In the semi-quiet…I say semi-quiet, I have dogs and as any dog owner knows, semi-quiet is as good as it gets…ever…in silent retrospect it came crashing in…there is always things to write about, but sometimes you need to write about things in the order they are in your brain…that perhaps you need to write about this…before you write about anything else.
An AHA! moment if you will…that instead of cramming yet another junkie item in my mouth, I write what is on my mind instead of trying to bury it with a sandwich cookie.
I have spent years burying emotions with food…explains my weight problem that I have had since I was 6.
I eat not to feel…stress…anger…fear…anxiety…loss…confused…rejection…and it’s not good food I eat either…it’s the junk…cookies, chips, ice cream, chocolate, sweets…by the handful, eaten in the privacy of my bedroom, the girls room when I was in school, in a mad dash as I walked home from school, washed down with teeth rotting sodas. Telling fibs as to why my allowance was already spent. I am surprised I am not a diabetic at this point with all the sugary crap that I have shoved in my mouth until I am sick, so as not to feeling anything other than the stomach ache, and once that is gone, I continue to shove the junk back in my gob to keep the feelings at bay.
Self-defeating, because the feelings don’t go away, and the cake and ice cream become one more struggle in your life.

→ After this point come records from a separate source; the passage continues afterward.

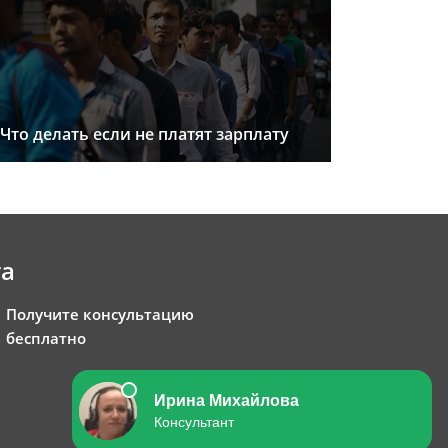
Что делать если не платят зарплату
та
Получите консультацию
бесплатно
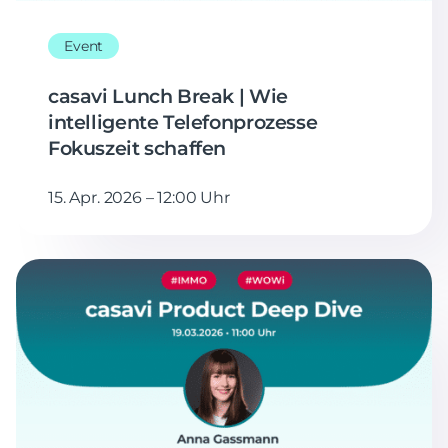
Event
casavi Lunch Break | Wie
intelligente Telefonprozesse
Fokuszeit schaffen
15. Apr. 2026 – 12:00 Uhr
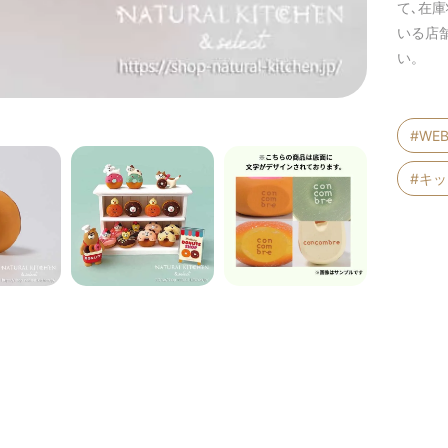
て､在
いる店
い。
#WE
#キ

Instead…feel the feelings…the anger, the hurt, the grief, the confusion…feel them all. Embrace them, for feelings don’t always linger, some are only fleeting, but they all help us learn about ourselves.
Yes, they can overwhelm, and that’s okay to be overwhelmed by them. If you find that feeling the feelings puts you in a position to hurt yourself or someone else, please contact a distress line, therapist, or even your local emergency room.
You are not alone, no one is ever alone, there is always someone who wants to help you…and me.